(Beginning of Data)

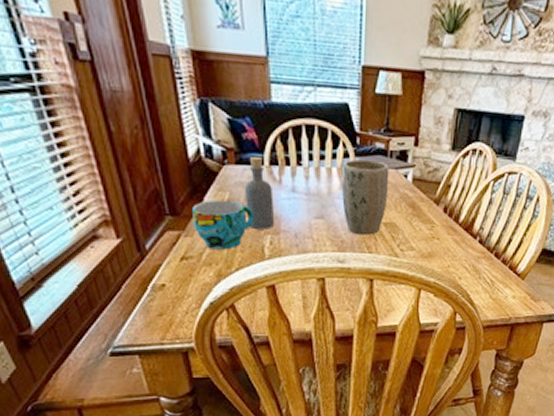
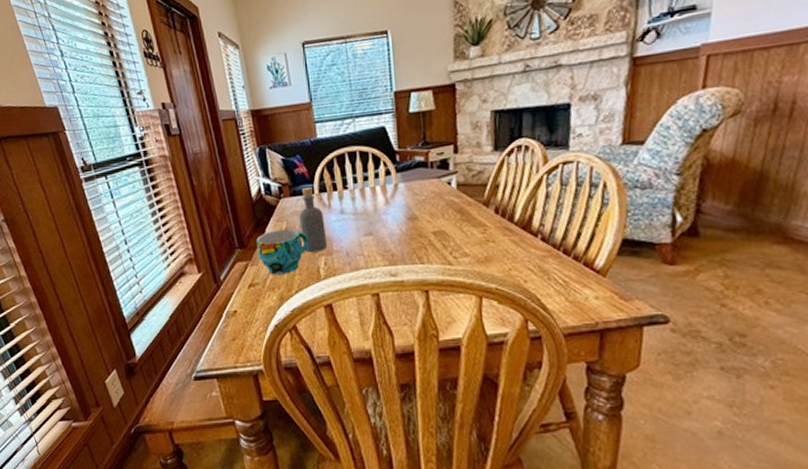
plant pot: present [342,159,390,235] -> none [386,173,434,247]

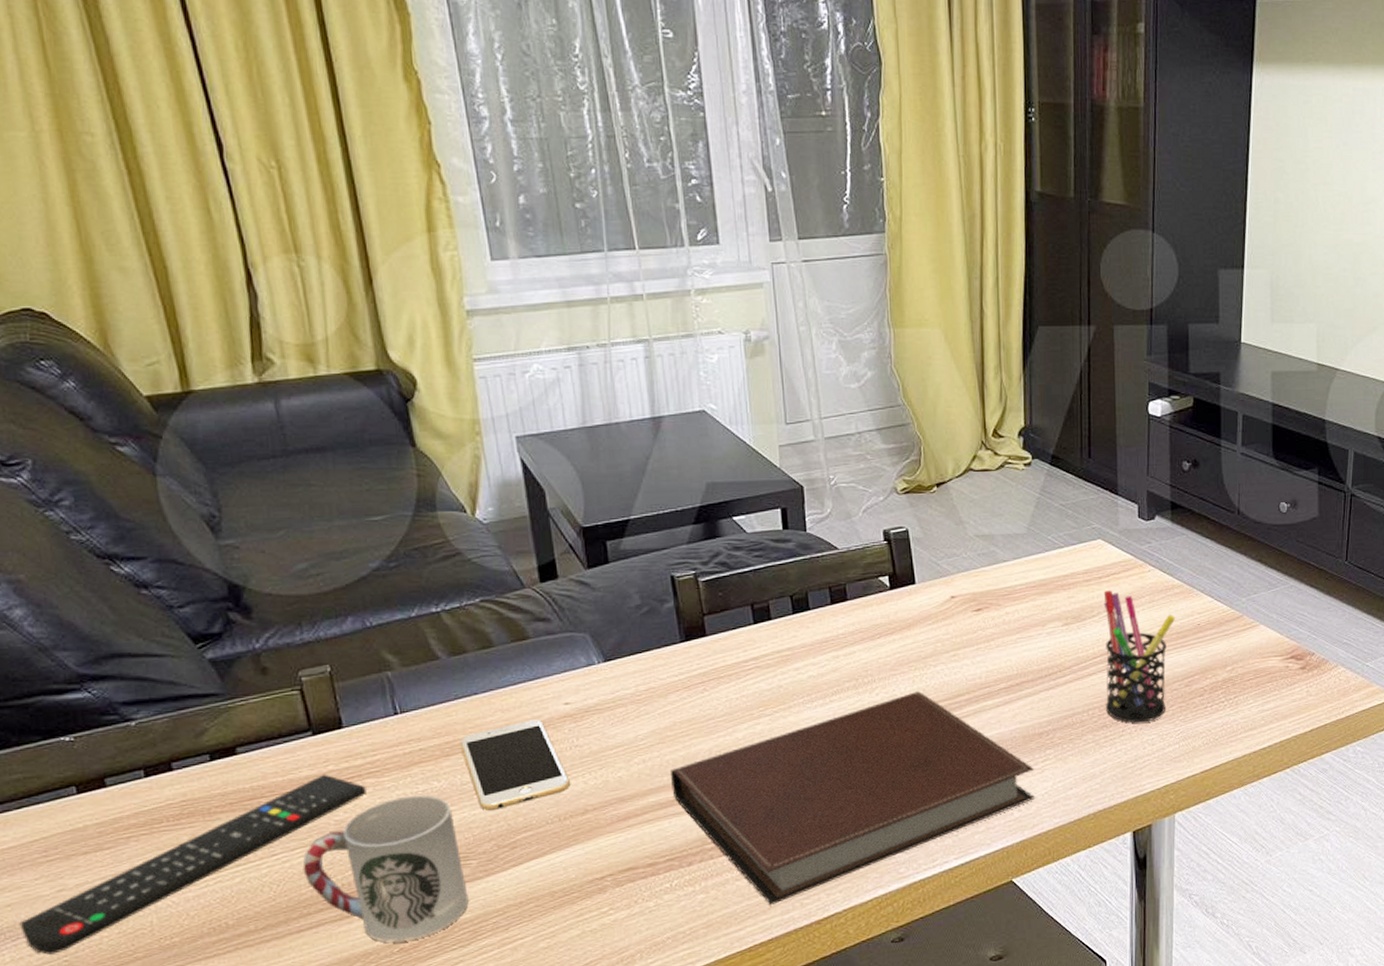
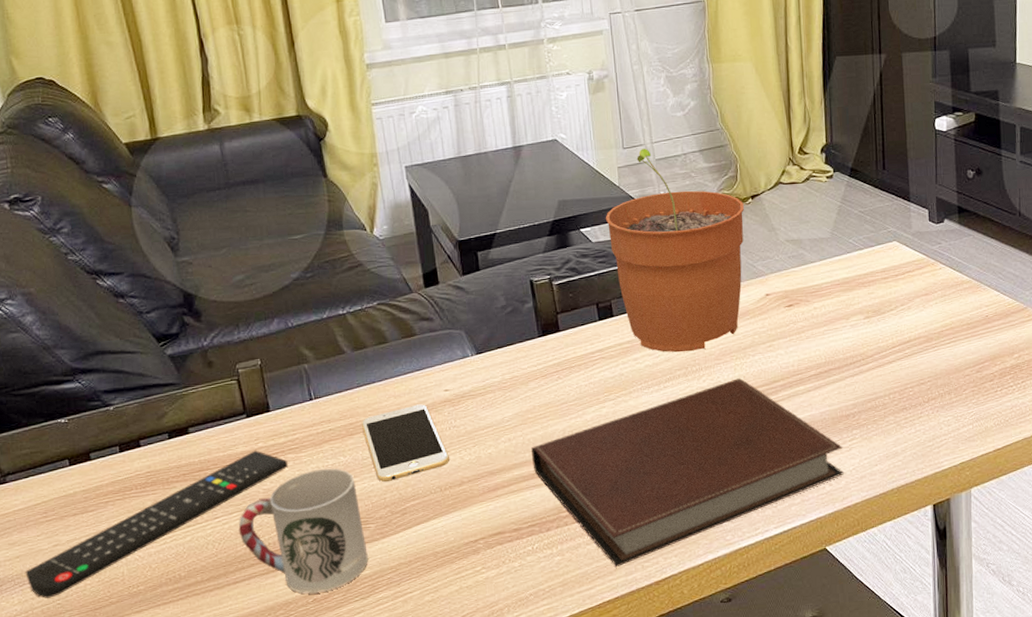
plant pot: none [763,425,928,662] -> present [605,148,744,353]
pen holder: present [1103,590,1176,723] -> none [900,286,966,406]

(End of Data)

Assigned task - Looking at the data above, say how many lines contain the word "plant", with no added words.

Answer - 2